Instruction: Rewrite the part that opens with the line containing "The value at 0180 is 0.2. True or false?" and closes with the line containing "True or false: Direct", changing "cross" to "intersect" and leaving everything else unchanged.

[Material provided — start]

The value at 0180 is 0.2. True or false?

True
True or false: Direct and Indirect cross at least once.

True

[Material provided — finish]
[Material provided — start]

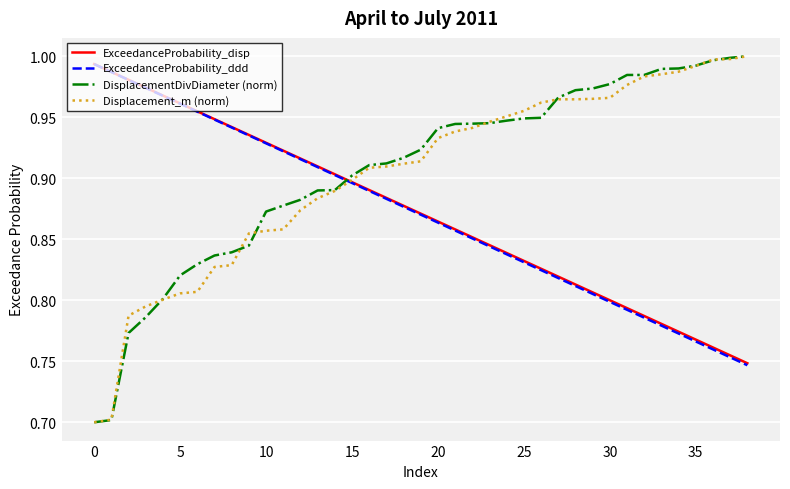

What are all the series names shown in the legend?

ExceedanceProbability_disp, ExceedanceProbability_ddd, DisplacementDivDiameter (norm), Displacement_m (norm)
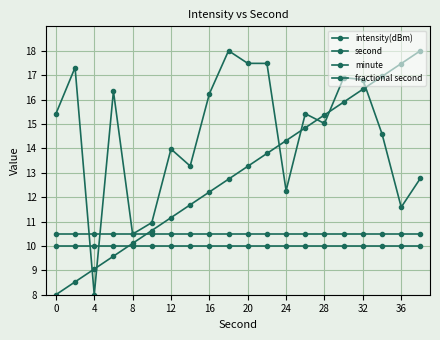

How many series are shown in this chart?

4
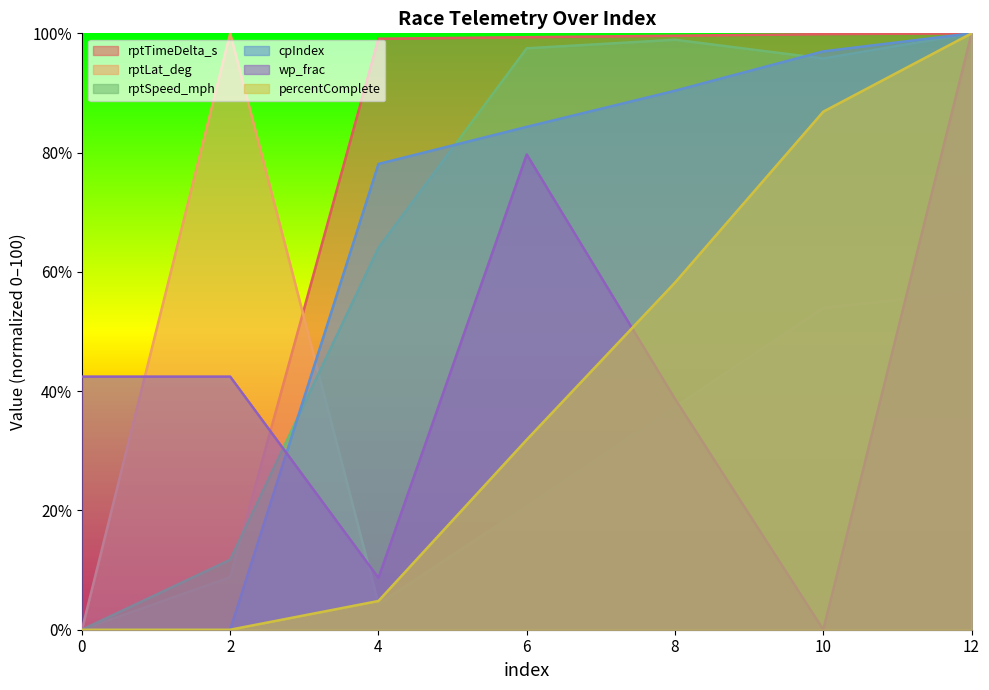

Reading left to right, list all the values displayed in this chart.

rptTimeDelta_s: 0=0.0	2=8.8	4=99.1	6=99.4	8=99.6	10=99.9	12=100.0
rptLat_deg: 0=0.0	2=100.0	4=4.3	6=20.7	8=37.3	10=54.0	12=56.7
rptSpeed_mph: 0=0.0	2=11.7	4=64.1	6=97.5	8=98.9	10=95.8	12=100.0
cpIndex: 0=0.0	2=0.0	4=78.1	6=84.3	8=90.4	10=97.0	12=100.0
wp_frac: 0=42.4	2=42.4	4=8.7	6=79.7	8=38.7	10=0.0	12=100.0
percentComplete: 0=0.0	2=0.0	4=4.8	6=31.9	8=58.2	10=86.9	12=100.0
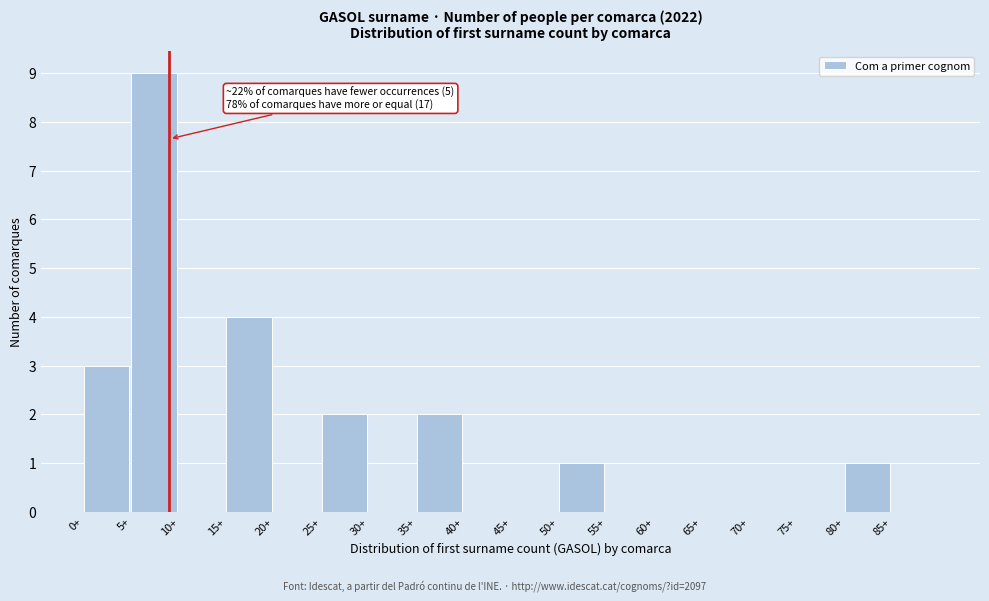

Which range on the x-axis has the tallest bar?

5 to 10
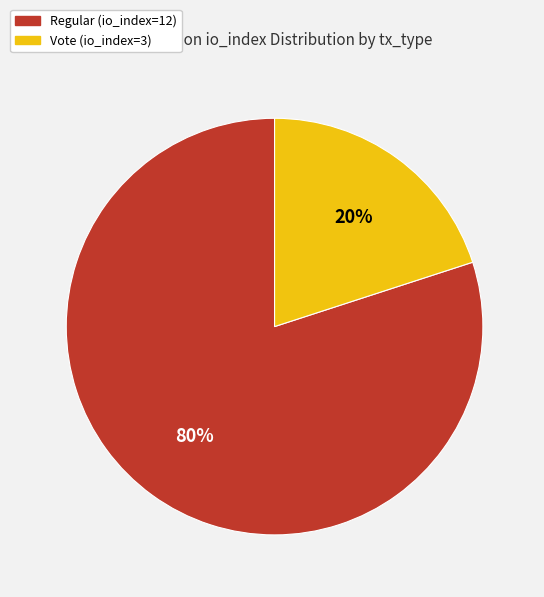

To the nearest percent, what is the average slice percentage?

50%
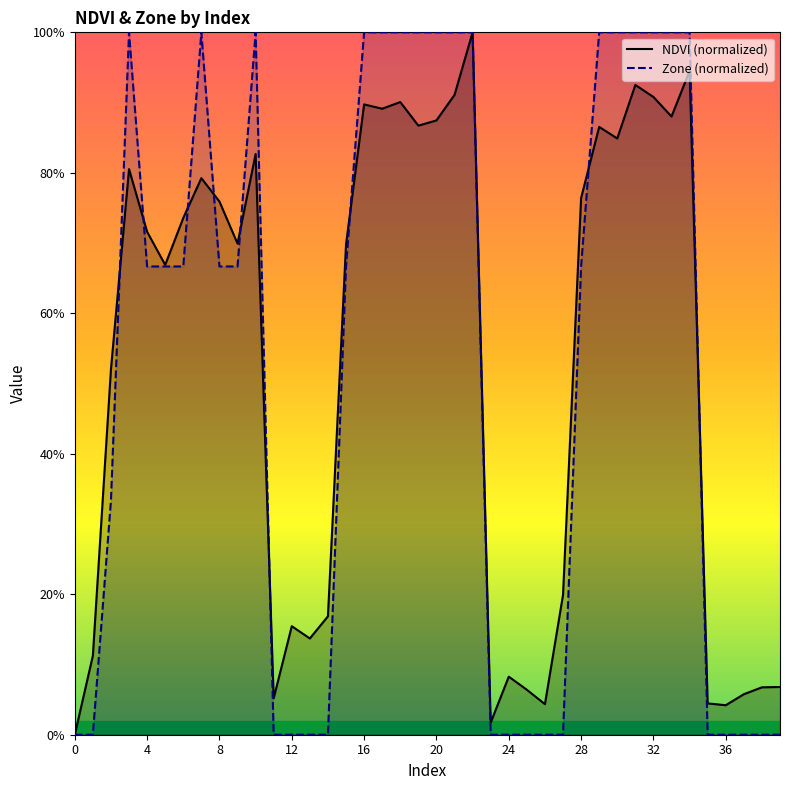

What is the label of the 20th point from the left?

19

[Material provided — finish]

Expected answer:
The value at 0180 is 0.2. True or false?

True
True or false: Direct and Indirect intersect at least once.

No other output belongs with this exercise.